Le sentiment de solitude se distingue de l’esprit de solitude, tout en étant parfois très proche. L’esprit de solitude de Jacqueline Kelen publié chez Albin Michel fera l’objet d’une présentation détaillée en parallèle. Si l’esprit de solitude est à rechercher, le sentiment de solitude est habituellement subi et plus ou moins douloureux.

Quelle place accordons-nous à notre solitude ? Comment la vivons-nous ?

Ego, Moi, Je. L’égo est fait de fermeture et d’arrogance. Il s’associe habituellement au Moi, narcissique et grégaire. Se rappeler la formule de Dany-Robert Dufour : « Les égo-grégaires », typiques de notre Temps. Là où le « moi » revendique et réclame des droits, le « Je » se reconnait des devoirs. Il est capable d’évoluer, de se transformer. Le « Je » conscient et ouvert peut parvenir au « Je », immanent (entraide, utilité sociale) et transcendant (conscience politique et/ou spirituelle) Il peut faire vivre l’entraide et aider à prendre du recul et de la hauteur.

Considérons à présent le sentiment de solitude que peut vivre une personne devenue alcoolique. Pendant longtemps, en tout cas tant qu’elle peut, elle cache son addiction à ses proches, à son employeur éventuel et surtout à elle-même. Le déni a une fonction protectrice. Il en résulte un sentiment de solitude douloureux qui s’efface transitoirement lors des consommations festives. Il n’en reste pas moins que la personne se voit boire seule, qu’elle est obligée de se cacher. Cette situation de non-communication est très souvent le reflet ou la répétition de hontes ou de traumatismes enfouis. La croyance qu’il est hors de portée d’en parler enferme le sujet dans une solitude d’autant plus pénible qu’il lui faut composer un personnage acceptable pour l’entourage. Le sentiment de solitude s’alourdit d’une dévalorisation et d’une perte de confiance en soi. Le caractère inadapté d’une l’offre de soin, privilégiant les médicaments et l’impossible consommation contrôlée, accentue cet enfermement dans la conduite addictive. Il n’est pas étonnant, dans ce contexte, que la rencontre individuelle et collective de pairs, sobres ou en désir de l’être, rompe cette solitude. Pour autant, il ne s’agit que d’une première étape.

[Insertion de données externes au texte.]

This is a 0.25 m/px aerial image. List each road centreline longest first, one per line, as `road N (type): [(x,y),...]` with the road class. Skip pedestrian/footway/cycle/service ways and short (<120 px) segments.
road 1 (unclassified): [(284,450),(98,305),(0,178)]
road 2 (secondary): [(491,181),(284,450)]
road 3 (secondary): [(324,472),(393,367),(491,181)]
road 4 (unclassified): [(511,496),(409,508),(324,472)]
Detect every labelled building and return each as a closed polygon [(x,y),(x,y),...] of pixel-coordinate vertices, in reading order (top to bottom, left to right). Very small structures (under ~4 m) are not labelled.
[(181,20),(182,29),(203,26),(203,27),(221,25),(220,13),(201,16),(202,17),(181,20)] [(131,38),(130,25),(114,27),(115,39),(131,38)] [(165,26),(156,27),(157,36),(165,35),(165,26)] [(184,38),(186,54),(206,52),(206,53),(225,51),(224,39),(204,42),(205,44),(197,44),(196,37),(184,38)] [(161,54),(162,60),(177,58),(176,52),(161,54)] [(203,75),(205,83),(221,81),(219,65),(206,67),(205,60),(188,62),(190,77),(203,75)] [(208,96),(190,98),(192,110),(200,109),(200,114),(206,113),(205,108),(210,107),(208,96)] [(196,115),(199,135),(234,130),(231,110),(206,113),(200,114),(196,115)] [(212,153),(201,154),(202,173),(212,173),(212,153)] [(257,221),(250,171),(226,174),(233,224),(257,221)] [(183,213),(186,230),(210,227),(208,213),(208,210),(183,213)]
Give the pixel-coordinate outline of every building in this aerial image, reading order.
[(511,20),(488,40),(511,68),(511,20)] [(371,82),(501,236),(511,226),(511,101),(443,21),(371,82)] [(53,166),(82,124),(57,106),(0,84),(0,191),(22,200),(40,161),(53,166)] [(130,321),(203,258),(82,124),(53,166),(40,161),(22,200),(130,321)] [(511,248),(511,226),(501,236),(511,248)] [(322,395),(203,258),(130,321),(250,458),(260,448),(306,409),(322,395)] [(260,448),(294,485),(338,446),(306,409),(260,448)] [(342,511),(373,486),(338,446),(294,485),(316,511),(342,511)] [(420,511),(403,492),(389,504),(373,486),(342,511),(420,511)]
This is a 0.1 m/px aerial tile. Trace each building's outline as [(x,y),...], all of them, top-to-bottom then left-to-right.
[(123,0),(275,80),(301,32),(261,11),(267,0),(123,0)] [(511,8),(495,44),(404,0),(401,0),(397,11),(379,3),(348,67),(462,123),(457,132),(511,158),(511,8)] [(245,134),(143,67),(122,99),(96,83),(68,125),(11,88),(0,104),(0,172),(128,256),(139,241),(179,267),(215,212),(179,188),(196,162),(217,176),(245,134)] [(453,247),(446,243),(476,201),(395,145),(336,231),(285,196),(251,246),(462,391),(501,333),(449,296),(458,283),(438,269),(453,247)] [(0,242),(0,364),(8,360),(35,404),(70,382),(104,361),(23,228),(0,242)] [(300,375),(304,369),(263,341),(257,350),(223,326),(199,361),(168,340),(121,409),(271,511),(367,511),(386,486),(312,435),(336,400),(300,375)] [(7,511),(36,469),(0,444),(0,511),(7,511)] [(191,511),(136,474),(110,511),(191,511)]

Le défi de l’accompagnement est de donner force à ce que Jacqueline Kelen appelle l’esprit de solitude et que nous pourrions appeler la solitude « habitée ». Cette solitude abrite les êtres aimés, plus largement une « famille invisible » et pour finir une capacité à trouver en nous du calme, de la sécurité, des capacités de réflexion et de gouvernance. Cet état correspond à ce que Goethe appelait « la seigneurie de soi ». La dimension spirituelle fait partie de l’esprit de solitude. Nous pouvons essayer de la faire vivre dans la vie de tous les jours. À chacun de la décliner comme il l’entend.

 

À quel moments avez-vous souffert électivement du sentiment de solitude ?

La solitude est-elle pour vous une épreuve et/ou une source de bien-être ?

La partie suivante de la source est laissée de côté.